35 Mo. 128 | Mo. | 1864
delivered the opinion of the court.
The Practice Act (§2, art. 6, R. C. 1855, p. 1228) reduces all causes of action to seven classes, and permits a plaintiff to unite in his petition as many causes belonging to the same class as he has, but requires the causes so to be united to be separately stated, with the relief sought for each cause of action, in such manner as that “ they may be intelligibly distinguished.” A petition containing two or more causes of action is therefore bad — 1. Where the causes united belong to different classes; and, 2. Where, although the causes belong to the same class, they are not separately stated. The
The petition being defective, the inquiry remains whether the fault is one which is the subject of demurrer. This is a question that has occupied the attention of the courts of New York no little in the construction of their code of practice, from which ours was borrowed; and although the course of decision in those courts has been by no means uniform, yet it seems at least to have become the settled doctrine there, that the fifth ground enumerated in the catalogue of causes for which a demurrer will lie, viz., “ that several causes have been improperly united” (§6, art. YI.), has application to the union of incongruous causes of action, and not to the intermingling of causes of the same class in the same count, as in the case under consideration. (Robinson v. Judd, 9 How. Pr., N. Y., 378; Peckham v. Smith, id. 436; Moore v. Smith, 10 id. 361; Forsyth v. Edmiston, 11 id. 408; Waller v. Raskan, 12 id. 28; Dorman v. Kellam, 4 Ab. Pr., N. Y., 202; Phillips v. Gorham, 17 N. Y. 274.)

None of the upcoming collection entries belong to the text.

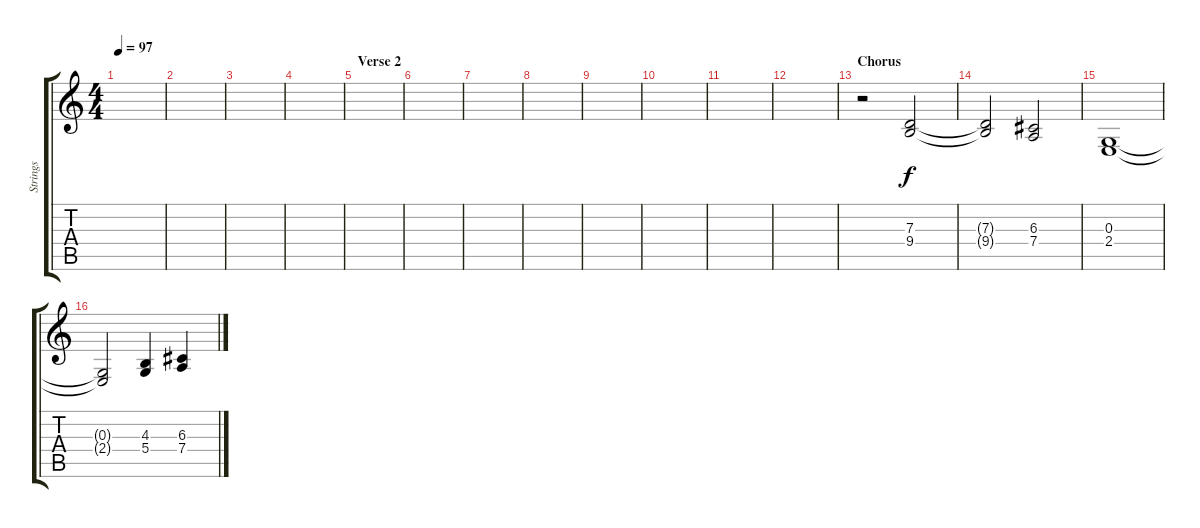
\track ("Strings" "Strings") {instrument synthstrings1}
\staff {score tabs}
\tuning (E4 B3 G3 D3 A2 E2) {hide}
\ts (4 4)
\tempo 97
\clef g2
\ks c
|
|
|
|
\section ("" "Verse 2")
|
|
|
|
|
|
|
|
\section ("" "Chorus")
r.2 (7.3 9.4).2 |
(7.3{t} 9.4{t}).2 (6.3 7.4).2 |
(0.3 2.4).1 |
(0.3{t} 2.4{t}).2 (4.3 5.4).4 (6.3 7.4).4
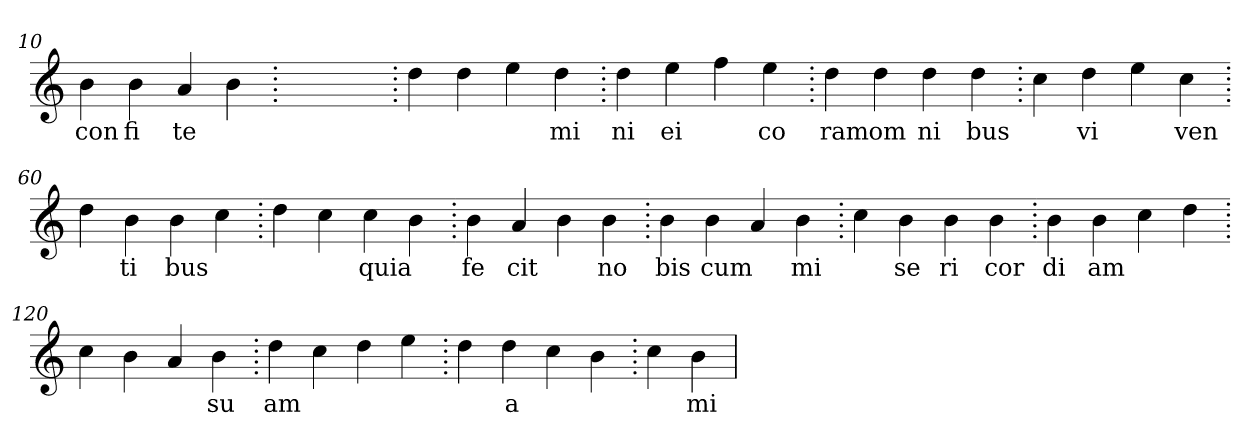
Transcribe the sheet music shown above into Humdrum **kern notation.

**kern	**text
*part1	*part1
*staff1	*staff1
*clefG2	*
=10.	=10.
4b	con
4b	fi
4a	te
4b	.
=20.	=20.
1ryy	.
=20.	=20.
4dd	.
4dd	.
4ee	.
4dd	mi
=30.	=30.
4dd	ni
4ee	ei
4ff	.
4ee	co
=40.	=40.
4dd	ram
4dd	om
4dd	ni
4dd	bus
=50.	=50.
4cc	.
4dd	vi
4ee	.
4cc	ven
=60.	=60.
4dd	.
4b	ti
4b	bus
4cc	.
=70.	=70.
4dd	.
4cc	.
4cc	quia
4b	.
=80.	=80.
4b	fe
4a	cit
4b	.
4b	no
=90.	=90.
4b	bis
4b	cum
4a	.
4b	mi
=100.	=100.
4cc	.
4b	se
4b	ri
4b	cor
=110.	=110.
4b	di
4b	am
4cc	.
4dd	.
=120.	=120.
4cc	.
4b	.
4a	.
4b	su
=130.	=130.
4dd	am
4cc	.
4dd	.
4ee	.
=140.	=140.
4dd	.
4dd	a
4cc	.
4b	.
=150.	=150.
4cc	.
4b	mi
=	=
*-	*-
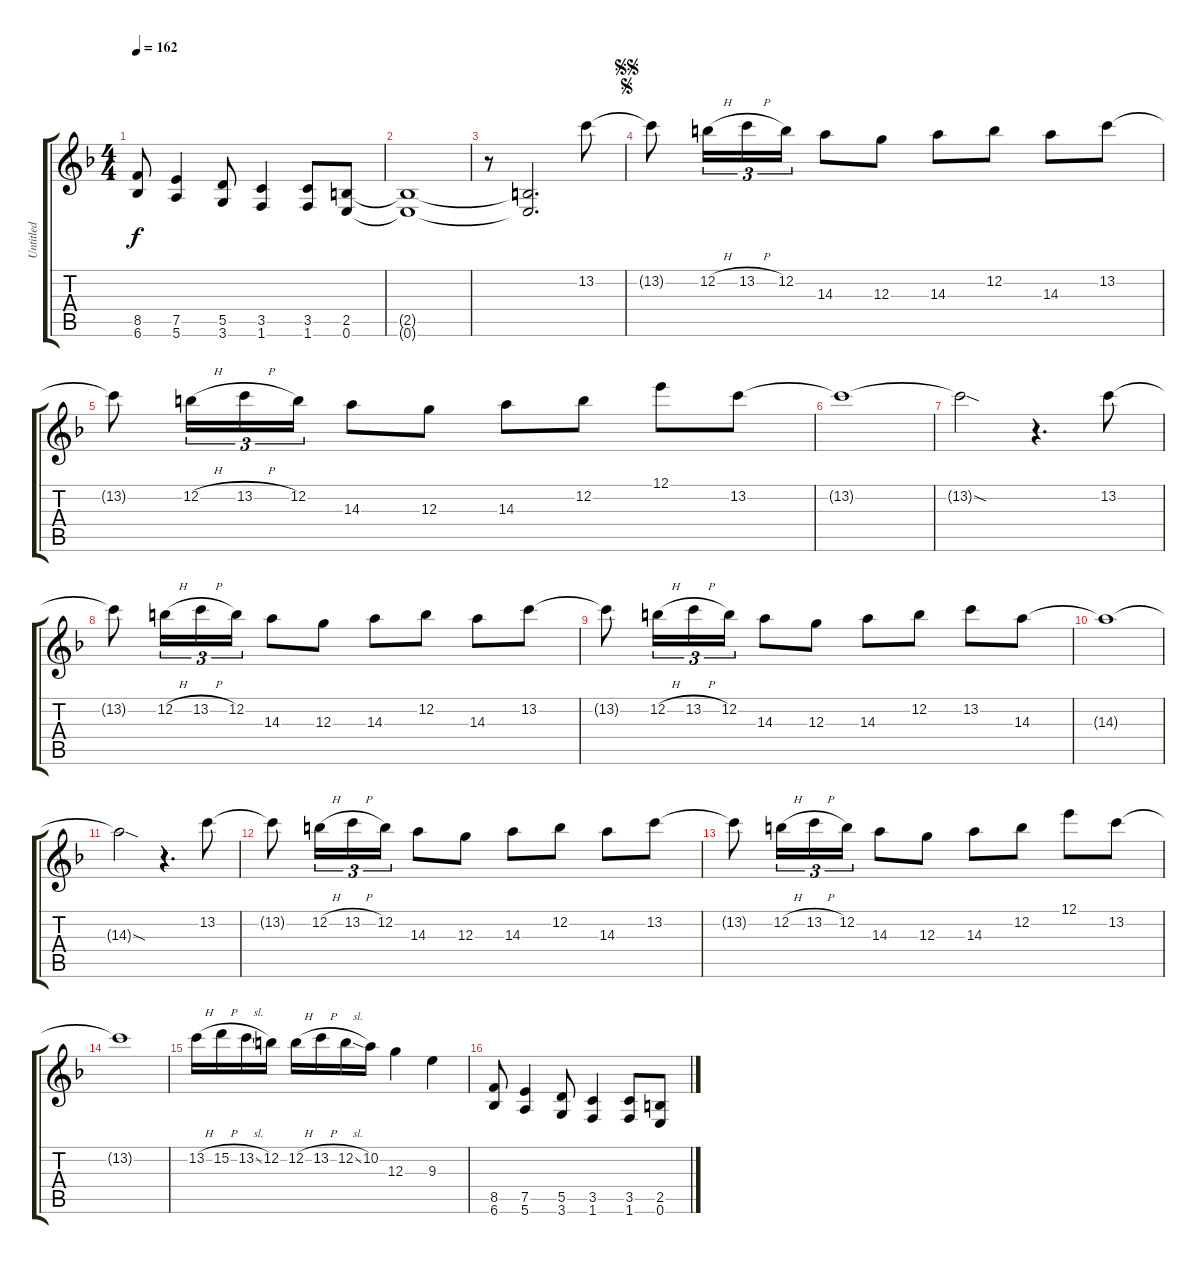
\track ("Untitled" "Untitled") {instrument distortionguitar}
\staff {score tabs}
\tuning (E4 B3 G3 D3 A2 E2) {hide}
\ts (4 4)
\tempo 162
\clef g2
\ks f
(8.5 6.6).8{dy f instrument distortionguitar} (7.5 5.6).4 (5.5 3.6).8 (3.5 1.6).4 (3.5 1.6).8 (2.5 0.6).8 |
(2.5{t} 0.6{t}).1 |
r.8 (2.5{t} 0.6{t}).2{d} 13.2.8 |
\jump segno
\jump segnosegno
13.2{t}.8 12.2{h}.16{tu (3 2)} 13.2{h}.16{tu (3 2)} 12.2.16{tu (3 2)} 14.3.8 12.3.8 14.3.8 12.2.8 14.3.8 13.2.8 |
13.2{t}.8 12.2{h}.16{tu (3 2)} 13.2{h}.16{tu (3 2)} 12.2.16{tu (3 2)} 14.3.8 12.3.8 14.3.8 12.2.8 12.1.8 13.2.8 |
13.2{t}.1 |
13.2{sod t}.2 r.4{d} 13.2.8 |
13.2{t}.8 12.2{h}.16{tu (3 2)} 13.2{h}.16{tu (3 2)} 12.2.16{tu (3 2)} 14.3.8 12.3.8 14.3.8 12.2.8 14.3.8 13.2.8 |
13.2{t}.8 12.2{h}.16{tu (3 2)} 13.2{h}.16{tu (3 2)} 12.2.16{tu (3 2)} 14.3.8 12.3.8 14.3.8 12.2.8 13.2.8 14.3.8 |
14.3{t}.1 |
14.3{sod t}.2 r.4{d} 13.2.8 |
13.2{t}.8 12.2{h}.16{tu (3 2)} 13.2{h}.16{tu (3 2)} 12.2.16{tu (3 2)} 14.3.8 12.3.8 14.3.8 12.2.8 14.3.8 13.2.8 |
13.2{t}.8 12.2{h}.16{tu (3 2)} 13.2{h}.16{tu (3 2)} 12.2.16{tu (3 2)} 14.3.8 12.3.8 14.3.8 12.2.8 12.1.8 13.2.8 |
13.2{t}.1 |
13.2{h}.16 15.2{h}.16 13.2{sl}.16 12.2.16 12.2{h}.16 13.2{h}.16 12.2{sl}.16 10.2.16 12.3.4 9.3.4 |
(8.5 6.6).8 (7.5 5.6).4 (5.5 3.6).8 (3.5 1.6).4 (3.5 1.6).8 (2.5 0.6).8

In the result thus arrived at we fully concur. The remedy for the defect in the petition is by motion, to require the party to elect one and strike out the remaining causes of action, thus improperly joined in one count. (Dorman v. Kellam, supra; Martin v. Kanouse, 11 How. Pr. 567.)
We are of opinion, therefore, that the Common Pleas committed error in sustaining the demurrer, and for this reason its judgment is reversed and the cause remanded. The plaintiff will be permitted to amend but in default of amending, the defendant will have leave to withdraw his demurrer and move for the reformation of the petition.